Accessible Adventures on the Anemone Trail

Tales from the trail at Darom Adom: Flower walks, heritage tours, and a tandem bike ride for both sighted and visually impaired cyclists.

Darom Adom
Residents of the Western Negev and visitors from all over Israel have spent an entire month celebrating the Darom Adom (Scarlet South) Festival, which has been held in conjunction with KKL-JNF for fifteen years now. Hundreds of thousands of participants enjoyed February weekends packed with events, including nature walks, heritage tours, and fun activities in nature suitable for the entire family.

“The whole area is covered with stunning anemones, and hikers and visitors appreciate having nature all around them,” said Galit Vaknin, KKL-JNF’s Western Negev community and forest coordinator.  

The Anemone Walk, the Anemone Race, a special event in Shokeda Forest, tours of the flowering areas, bike rides, visits to heritage sites, markets and fairs – these are just a few of the varied attractions the festival has to offer.

A meaningful highlight was the group bike trip in which cyclists who are blind and sighted cyclists rode together in Gerar Gully’s Sharsheret Park.  Some two hundred cyclers pedaled in tandem pairs for 20 kilometers among the green slopes of the flower-studded hills.

“Even though I can’t see the scenery, I can still really enjoy it,” said Lior Mahrabani, a cyclist from Beersheba who is blind. “I can feel the air and the wind, I can hear the birds singing, and my cycling partner tells about the sights along the way.

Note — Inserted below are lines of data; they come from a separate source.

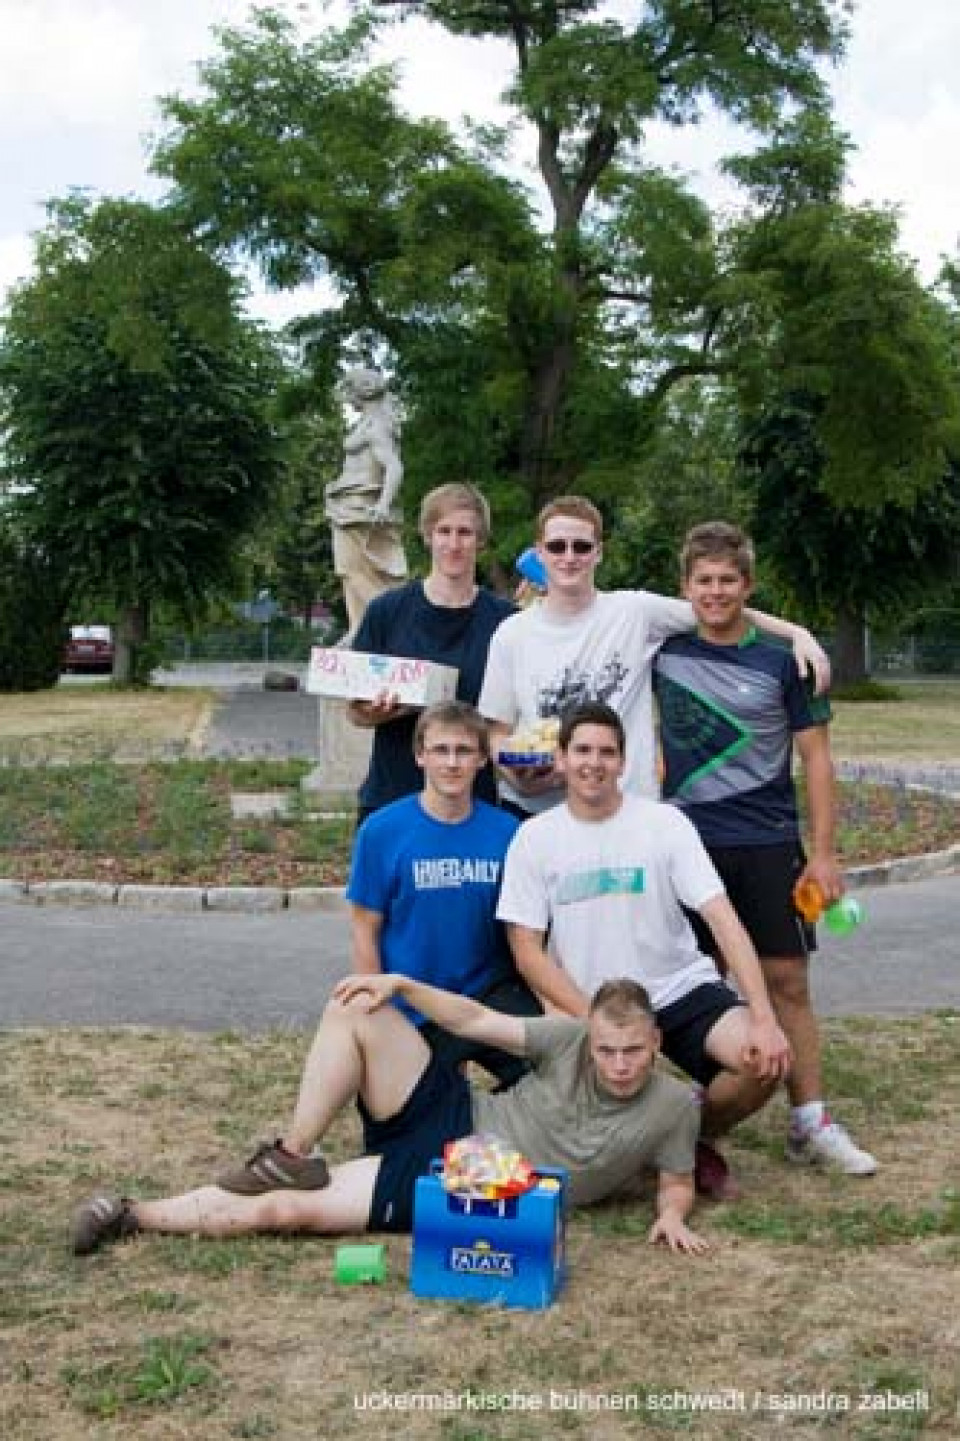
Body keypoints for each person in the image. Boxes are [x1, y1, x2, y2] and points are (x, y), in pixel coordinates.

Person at [72, 972, 710, 1258]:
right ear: (591, 1039)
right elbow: (474, 1021)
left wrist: (672, 1217)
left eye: (633, 1051)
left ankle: (130, 1214)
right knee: (356, 1007)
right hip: (455, 1108)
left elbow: (676, 1179)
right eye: (607, 1050)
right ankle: (293, 1153)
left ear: (656, 1044)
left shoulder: (674, 1105)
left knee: (282, 1214)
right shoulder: (569, 1037)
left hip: (465, 1177)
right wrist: (401, 986)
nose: (619, 1063)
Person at [496, 701, 793, 1199]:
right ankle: (661, 1140)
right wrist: (588, 1019)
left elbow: (723, 919)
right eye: (582, 751)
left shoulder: (665, 824)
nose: (594, 763)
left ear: (623, 761)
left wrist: (763, 1016)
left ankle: (688, 1135)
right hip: (593, 1005)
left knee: (759, 1061)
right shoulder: (533, 838)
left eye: (606, 752)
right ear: (562, 759)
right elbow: (526, 950)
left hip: (677, 988)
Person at [653, 521, 876, 1176]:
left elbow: (817, 758)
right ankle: (705, 1099)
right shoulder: (661, 648)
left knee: (786, 983)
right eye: (704, 581)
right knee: (694, 983)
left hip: (771, 843)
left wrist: (825, 853)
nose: (716, 592)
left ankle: (810, 1120)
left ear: (746, 586)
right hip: (687, 845)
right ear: (686, 586)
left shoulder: (787, 662)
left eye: (728, 581)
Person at [478, 495, 830, 820]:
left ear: (598, 552)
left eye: (581, 546)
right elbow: (497, 733)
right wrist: (525, 779)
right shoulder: (511, 635)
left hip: (627, 812)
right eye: (557, 546)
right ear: (539, 552)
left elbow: (716, 607)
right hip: (539, 814)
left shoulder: (635, 612)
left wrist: (796, 633)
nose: (569, 556)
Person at [347, 699, 539, 1087]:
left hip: (488, 996)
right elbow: (365, 927)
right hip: (414, 1001)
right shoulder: (382, 832)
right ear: (420, 756)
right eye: (440, 750)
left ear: (483, 759)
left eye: (464, 751)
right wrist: (374, 1011)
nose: (452, 763)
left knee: (555, 1074)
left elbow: (525, 933)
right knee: (411, 1127)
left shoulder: (508, 832)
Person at [348, 482, 515, 825]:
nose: (454, 544)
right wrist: (378, 711)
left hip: (472, 805)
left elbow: (511, 721)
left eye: (465, 533)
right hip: (393, 797)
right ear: (427, 536)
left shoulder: (506, 622)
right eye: (444, 531)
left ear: (480, 540)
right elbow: (354, 712)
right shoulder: (387, 612)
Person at [324, 368, 408, 636]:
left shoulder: (376, 426)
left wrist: (384, 503)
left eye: (350, 389)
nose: (347, 397)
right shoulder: (367, 423)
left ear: (366, 389)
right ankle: (359, 630)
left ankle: (393, 621)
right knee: (350, 572)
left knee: (350, 569)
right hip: (348, 506)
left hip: (360, 507)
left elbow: (394, 467)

Usually I get around independently with a cane, but on all-terrain rides like this one I have to rely one hundred percent on someone else, and that’s a very special feeling.”

Yoram Bernstein was also out with his cycling partner, who is both blind and deaf. “When you ride a tandem with a partially-sighted person, a special bond forms between you – between the captain who steers the bike and the stoker sitting behind him,” explained Bernstein. “I don’t think of this as volunteering, but as a shared cycling experience. The truth is, I feel that I get back a great deal more than I give.”

Tandem bike ride for sighted and visually impaired cyclists in Nahal Gerar-Sharsheret Park. By: Yoav Devir, KKL-JNF
Tandem bike ride for sighted and visually impaired cyclists in Nahal Gerar-Sharsheret Park. By: Yoav Devir, KKL-JNF

Zohar Tzafon, director of planning in KKL-JNF’s Southern Region, spends a lot of his time making nature accessible to people with disabilities, and, among other things, he designs specially adapted cycling routes. “The idea is to make it possible for everyone to cycle amid natural surroundings,” he said. “KKL-JNF is a world pioneer in the development of disabled-accessible single-track cycle trails in nature, and today’s bike ride is a prime example of this.”

The tension on the border with the Gaza Strip did not deter the thousands of visitors who converged upon the various festival sites on this sunny Friday (February 28, 2020). Beautiful weather and glorious flowers combined to create a pastoral atmosphere, and it was hard to imagine that an alert could sound at any moment and irretrievably shatter the peace of the day. This was a time to enjoy nature, not reflect upon complex security problems.

Apart from magnificent scenery and flowering anemones, the Darom Adom Festival also offers participants an opportunity to explore local heritage sites and connect with the pioneering spirit so characteristic of those who have settled the Negev. One such venue is the Negev Pioneers’ site at Ruhama, for which KKL-JNF offers guided tours. The Ruhama farm was first established in 1912 to develop agricultural settlement, and today, at this unique heritage site developed with the support of KKL-JNF, visitors can view a building from the Palmach era and the remains of a well dug by the original pioneers – the first Zionist well in the Negev.

After the historical explanations, which included a demonstration of how the restored well operates, the tour group set out to see the flowers in the Ruhama Badlands Nature Reserve. Ori Stav of Tel Aviv, who had joined the excursion together with two friends, told us: “It’s great to hike on such a beautiful day when there’s not a cloud in the sky. We’re enjoying seeing the red carpets of anemones and all the greenery around them.”

Another guided tour was underway in Erez Forest. Its starting point was the Ibim Recreation Area, which was developed by KKL-JNF with the help of its Friends worldwide, and the route led the walkers through farmers’ fields, pastureland, carpets of flowers and the ruins of an abandoned village.

Twenty-three-year-old Adir Ben-Gur of Yavneh took part in this tour together with his girlfriend Yuval. “We wanted to see the area when it was in full bloom, and nature certainly hasn’t disappointed us today,” he said.

The Scarlet South Festival has now come to an end. Not to worry: the anemones will be back next year, and they will again draw crowds of visitors to the Western Negev to enjoy the beauties of this region and meet its local residents.